I encourage you to look into using :ssh_daemon mode. Setting this up can be as simple as adding a rsyncd.conf file (with 0644 permissions) in the $HOME dir of the ssh_user on the remote system (most likely the same username running the backup) with the following contents:

[backup-module]
path = backups
read only = false
use chroot = false

Then simply use storage.path = 'backup-module', making sure ~/backups exists on the remote.

Using Compression

Only the Gzip Compressor should be used with your backup model if you use this storage option. And only if your version of gzip supports the --rsyncable option, which allows gzip to compress data using an algorithm that allows rsync to efficiently detect changes. Otherwise, even a small change in the original data will result in nearly the entire archive being transferred.

Using Encryption

An Encryptor should not be added to your backup model when using this storage option. Encrypting the final archive will make it impossible for rsync to distinguish changes between the source and destination files. This will result in the entire backup archive will be transferred, even if only a small change was made to the original files.

Splitter

Using the Splitter with the RSync Storage is not recommended.

If you use the Splitter, understand that the RSync Storage will never remove any files from path. For example, say your backup usually results in 2 chunk files being stored: my_backup.tar-aa and my_backup.tar-ab. Then one day, it results in 3 chunks for some reason - an additional my_backup.tar-ac file. You discover a ton of files you meant to delete the next day, and your backup returns to it’s normal 2 chunks. That 3rd my_backup.tar-ac file will remain until you delete it.

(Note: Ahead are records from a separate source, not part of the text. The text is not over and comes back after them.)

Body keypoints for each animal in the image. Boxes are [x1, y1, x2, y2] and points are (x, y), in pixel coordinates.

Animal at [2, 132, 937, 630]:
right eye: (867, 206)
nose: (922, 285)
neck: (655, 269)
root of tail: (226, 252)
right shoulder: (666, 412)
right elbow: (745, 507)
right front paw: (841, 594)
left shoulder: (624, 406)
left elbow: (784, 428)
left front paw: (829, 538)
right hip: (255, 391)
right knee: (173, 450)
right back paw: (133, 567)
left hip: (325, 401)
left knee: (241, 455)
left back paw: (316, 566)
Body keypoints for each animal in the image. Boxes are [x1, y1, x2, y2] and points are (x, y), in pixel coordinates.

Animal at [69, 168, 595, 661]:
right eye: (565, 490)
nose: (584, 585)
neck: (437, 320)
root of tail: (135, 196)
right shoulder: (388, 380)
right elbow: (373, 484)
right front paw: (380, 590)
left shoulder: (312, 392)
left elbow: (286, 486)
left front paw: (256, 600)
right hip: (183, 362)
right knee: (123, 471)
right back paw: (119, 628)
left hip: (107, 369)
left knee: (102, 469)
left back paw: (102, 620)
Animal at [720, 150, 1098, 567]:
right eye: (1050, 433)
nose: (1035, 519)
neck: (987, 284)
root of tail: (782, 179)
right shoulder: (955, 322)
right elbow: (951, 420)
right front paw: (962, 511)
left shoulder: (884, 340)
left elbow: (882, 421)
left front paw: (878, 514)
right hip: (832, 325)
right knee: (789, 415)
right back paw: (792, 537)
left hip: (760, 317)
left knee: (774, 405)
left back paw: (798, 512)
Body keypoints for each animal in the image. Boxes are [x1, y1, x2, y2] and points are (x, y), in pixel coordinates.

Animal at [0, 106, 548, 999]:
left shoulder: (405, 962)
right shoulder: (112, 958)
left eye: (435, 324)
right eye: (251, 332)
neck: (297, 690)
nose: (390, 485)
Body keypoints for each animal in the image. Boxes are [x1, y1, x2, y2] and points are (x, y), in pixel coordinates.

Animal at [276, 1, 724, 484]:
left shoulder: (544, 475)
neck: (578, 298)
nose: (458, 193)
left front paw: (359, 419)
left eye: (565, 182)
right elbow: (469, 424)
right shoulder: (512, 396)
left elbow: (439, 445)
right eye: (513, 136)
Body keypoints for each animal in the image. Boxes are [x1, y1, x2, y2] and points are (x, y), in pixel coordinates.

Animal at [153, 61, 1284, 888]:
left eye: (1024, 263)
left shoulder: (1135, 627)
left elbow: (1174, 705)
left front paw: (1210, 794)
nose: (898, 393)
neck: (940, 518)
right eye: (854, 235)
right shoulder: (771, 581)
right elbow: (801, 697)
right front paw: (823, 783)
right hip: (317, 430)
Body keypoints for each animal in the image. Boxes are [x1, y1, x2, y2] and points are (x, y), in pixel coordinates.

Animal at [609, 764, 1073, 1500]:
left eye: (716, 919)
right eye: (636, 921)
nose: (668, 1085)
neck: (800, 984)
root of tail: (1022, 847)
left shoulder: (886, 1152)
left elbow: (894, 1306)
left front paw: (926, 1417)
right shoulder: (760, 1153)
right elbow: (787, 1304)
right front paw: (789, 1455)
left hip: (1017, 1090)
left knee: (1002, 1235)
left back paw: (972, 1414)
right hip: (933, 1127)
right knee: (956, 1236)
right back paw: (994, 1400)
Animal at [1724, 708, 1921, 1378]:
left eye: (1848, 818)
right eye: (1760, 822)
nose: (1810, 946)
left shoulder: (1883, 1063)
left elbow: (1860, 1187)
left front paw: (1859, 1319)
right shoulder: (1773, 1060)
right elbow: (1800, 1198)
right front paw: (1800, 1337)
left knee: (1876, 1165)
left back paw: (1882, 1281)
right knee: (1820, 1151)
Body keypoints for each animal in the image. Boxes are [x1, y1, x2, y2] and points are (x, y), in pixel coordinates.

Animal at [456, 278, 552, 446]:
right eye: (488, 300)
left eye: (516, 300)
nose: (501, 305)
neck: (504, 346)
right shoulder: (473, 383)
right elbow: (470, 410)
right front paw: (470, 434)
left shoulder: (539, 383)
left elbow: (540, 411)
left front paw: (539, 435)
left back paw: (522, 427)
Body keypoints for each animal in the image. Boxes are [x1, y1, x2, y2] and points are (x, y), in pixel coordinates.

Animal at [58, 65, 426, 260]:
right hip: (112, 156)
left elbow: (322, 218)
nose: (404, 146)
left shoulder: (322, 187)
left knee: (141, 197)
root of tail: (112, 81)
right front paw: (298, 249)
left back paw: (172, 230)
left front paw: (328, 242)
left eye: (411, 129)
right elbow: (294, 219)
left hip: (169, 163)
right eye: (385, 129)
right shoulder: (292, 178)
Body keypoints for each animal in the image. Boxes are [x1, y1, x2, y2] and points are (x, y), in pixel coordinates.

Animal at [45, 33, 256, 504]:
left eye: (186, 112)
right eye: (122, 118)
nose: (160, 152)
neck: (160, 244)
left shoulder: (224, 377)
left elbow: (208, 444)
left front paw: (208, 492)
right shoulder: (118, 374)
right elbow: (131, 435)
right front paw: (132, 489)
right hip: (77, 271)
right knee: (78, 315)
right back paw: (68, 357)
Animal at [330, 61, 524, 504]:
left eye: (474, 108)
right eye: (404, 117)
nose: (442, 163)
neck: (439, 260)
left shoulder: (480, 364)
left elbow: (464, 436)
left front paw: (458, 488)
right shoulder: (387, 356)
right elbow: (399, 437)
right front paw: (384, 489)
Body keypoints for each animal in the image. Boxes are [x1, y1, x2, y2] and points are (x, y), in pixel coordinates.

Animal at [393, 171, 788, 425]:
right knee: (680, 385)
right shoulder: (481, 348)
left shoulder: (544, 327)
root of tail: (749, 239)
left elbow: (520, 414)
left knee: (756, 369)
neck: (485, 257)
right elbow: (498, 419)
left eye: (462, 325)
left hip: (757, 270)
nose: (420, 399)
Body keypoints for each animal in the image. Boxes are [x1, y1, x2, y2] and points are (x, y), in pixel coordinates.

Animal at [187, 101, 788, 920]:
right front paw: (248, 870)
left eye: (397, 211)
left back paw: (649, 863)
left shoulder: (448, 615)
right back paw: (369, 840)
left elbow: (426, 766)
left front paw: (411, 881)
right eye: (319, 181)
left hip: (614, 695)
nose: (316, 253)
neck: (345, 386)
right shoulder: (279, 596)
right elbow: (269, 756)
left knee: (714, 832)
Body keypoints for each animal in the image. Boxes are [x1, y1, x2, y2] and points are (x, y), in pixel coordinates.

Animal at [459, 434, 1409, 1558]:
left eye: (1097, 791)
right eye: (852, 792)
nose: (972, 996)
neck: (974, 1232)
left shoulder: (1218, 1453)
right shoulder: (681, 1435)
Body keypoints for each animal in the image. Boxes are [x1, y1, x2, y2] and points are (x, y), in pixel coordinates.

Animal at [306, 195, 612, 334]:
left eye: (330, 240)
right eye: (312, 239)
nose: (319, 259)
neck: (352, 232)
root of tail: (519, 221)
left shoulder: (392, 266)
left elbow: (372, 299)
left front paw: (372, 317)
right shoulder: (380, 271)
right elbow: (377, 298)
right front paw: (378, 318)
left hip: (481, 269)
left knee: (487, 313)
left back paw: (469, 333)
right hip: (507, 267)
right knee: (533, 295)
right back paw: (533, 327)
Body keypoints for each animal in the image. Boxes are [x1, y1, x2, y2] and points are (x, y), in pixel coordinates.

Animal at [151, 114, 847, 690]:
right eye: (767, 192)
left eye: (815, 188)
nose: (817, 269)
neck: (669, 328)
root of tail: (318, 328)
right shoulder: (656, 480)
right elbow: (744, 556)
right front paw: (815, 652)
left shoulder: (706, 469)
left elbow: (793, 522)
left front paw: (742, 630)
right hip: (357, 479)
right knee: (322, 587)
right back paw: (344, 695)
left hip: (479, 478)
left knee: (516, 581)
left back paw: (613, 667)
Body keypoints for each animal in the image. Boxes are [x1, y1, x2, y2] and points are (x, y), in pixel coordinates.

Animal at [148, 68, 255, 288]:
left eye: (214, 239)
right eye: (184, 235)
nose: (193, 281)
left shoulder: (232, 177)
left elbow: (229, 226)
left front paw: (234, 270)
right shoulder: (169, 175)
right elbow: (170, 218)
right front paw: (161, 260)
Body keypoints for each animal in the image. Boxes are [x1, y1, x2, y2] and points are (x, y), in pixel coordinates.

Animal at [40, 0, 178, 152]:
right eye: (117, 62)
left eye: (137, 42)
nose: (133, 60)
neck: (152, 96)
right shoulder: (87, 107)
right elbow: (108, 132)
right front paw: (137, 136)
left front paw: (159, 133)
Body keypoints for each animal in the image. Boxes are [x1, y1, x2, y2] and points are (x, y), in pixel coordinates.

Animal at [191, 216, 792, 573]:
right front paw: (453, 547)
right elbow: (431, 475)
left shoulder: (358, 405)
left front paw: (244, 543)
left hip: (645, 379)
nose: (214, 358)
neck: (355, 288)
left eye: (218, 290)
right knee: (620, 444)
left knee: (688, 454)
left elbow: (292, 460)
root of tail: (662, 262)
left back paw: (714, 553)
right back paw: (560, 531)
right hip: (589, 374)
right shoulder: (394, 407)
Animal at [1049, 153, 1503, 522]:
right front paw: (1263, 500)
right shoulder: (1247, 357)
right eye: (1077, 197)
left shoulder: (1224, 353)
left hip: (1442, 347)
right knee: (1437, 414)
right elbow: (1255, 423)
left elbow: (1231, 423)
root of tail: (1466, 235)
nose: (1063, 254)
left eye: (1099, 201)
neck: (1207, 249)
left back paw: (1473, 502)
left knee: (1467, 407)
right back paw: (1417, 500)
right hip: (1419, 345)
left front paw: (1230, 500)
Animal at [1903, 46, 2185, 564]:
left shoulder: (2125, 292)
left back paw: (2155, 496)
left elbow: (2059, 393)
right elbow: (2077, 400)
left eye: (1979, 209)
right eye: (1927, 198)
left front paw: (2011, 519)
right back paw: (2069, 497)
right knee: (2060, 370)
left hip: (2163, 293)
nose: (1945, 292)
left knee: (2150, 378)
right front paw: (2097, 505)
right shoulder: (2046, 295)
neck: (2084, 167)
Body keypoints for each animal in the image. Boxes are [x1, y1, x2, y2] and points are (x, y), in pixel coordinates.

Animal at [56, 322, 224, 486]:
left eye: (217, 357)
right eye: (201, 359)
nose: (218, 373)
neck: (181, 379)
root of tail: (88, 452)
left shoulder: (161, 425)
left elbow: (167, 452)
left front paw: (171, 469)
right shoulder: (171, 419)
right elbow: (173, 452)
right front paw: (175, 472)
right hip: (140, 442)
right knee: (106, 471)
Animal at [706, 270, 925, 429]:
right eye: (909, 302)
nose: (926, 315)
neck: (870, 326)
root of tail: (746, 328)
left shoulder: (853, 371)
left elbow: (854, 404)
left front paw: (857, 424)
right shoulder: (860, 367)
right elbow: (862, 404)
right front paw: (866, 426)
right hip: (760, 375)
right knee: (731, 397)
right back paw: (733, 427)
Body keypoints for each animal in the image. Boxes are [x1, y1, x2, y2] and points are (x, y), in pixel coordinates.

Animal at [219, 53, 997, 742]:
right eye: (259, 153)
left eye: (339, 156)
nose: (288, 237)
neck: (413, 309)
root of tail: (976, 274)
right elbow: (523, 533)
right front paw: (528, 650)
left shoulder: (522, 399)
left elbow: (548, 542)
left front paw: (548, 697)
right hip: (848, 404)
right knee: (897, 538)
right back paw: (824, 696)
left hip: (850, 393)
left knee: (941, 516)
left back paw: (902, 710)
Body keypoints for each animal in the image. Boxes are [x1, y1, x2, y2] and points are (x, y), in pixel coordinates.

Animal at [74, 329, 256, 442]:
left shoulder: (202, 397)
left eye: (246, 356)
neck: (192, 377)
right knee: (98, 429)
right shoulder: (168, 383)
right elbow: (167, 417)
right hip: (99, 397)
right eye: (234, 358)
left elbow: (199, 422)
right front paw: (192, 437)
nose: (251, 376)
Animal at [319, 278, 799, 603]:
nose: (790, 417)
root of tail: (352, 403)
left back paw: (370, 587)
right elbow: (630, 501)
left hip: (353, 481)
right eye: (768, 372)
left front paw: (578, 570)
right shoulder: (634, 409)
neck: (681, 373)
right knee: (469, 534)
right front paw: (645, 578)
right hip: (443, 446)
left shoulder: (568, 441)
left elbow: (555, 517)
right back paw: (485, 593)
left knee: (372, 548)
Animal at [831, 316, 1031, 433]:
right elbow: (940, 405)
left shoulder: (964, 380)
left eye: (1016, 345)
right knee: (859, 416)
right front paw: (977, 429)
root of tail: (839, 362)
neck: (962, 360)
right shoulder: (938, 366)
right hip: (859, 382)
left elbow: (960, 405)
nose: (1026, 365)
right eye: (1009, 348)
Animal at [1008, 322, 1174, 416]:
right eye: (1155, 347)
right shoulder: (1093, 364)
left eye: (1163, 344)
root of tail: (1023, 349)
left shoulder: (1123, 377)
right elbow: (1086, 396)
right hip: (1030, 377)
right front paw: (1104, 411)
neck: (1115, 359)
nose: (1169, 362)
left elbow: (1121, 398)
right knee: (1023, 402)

Also, changes that alter one file would cause the resulting changes to all subsequent files to be transmitted, as unchanged data is shifted to/from these files.

Cycling

The RSync Storage option does not support cycling, so you cannot specify server.keep = num_of_backups here. With this storage, only one copy of your backup archive will exist on the remote, which rsync updates with the changes it detects. If you’re looking for a way to keep rotated backups, you can simply change the path each time the backup runs.

For example, to keep:

Create the following backup model:

Model.new(:my_backup, 'My Backup') do
  # Archives, Databases...

  # Make sure you compress your Archives and Databases
  # using an rsync-friendly algorithm  
  compress_with Gzip do |gzip|
    gzip.rsyncable = true
  end

  store_with RSync do |storage|
    time = Time.now
    if time.hour == 0   # first hour of the day
      if time.day == 1  # first day of the month
        # store a monthly
        path = time.strftime '%B'             # January, February, etc...
      elsif time.sunday?
        # store a weekly
        path = "Weekly_#{ time.day / 7 + 1 }" # Weekly_1 thru Weekly_5
      else
        # store a daily
        path = time.strftime '%A'             # Monday thru Saturday
      end
    else
      # store an hourly
      path = "Hourly_#{ time.hour % 4 + 1 }"  # Hourly_1 thru Hourly_4
    end
    storage.path = "~/backups/#{ path }"
  end
end

Then simply setup cron to run the job every hour.
Note that this will require space for 27 full backups.
You could use a different storage.host for the monthly, weekly, etc…
Remember that for :ssh_daemon and :rsync_daemon modes, each of these paths must already exist.

Or of course, think of your own use cases (and let me know if you figure out any good ones!).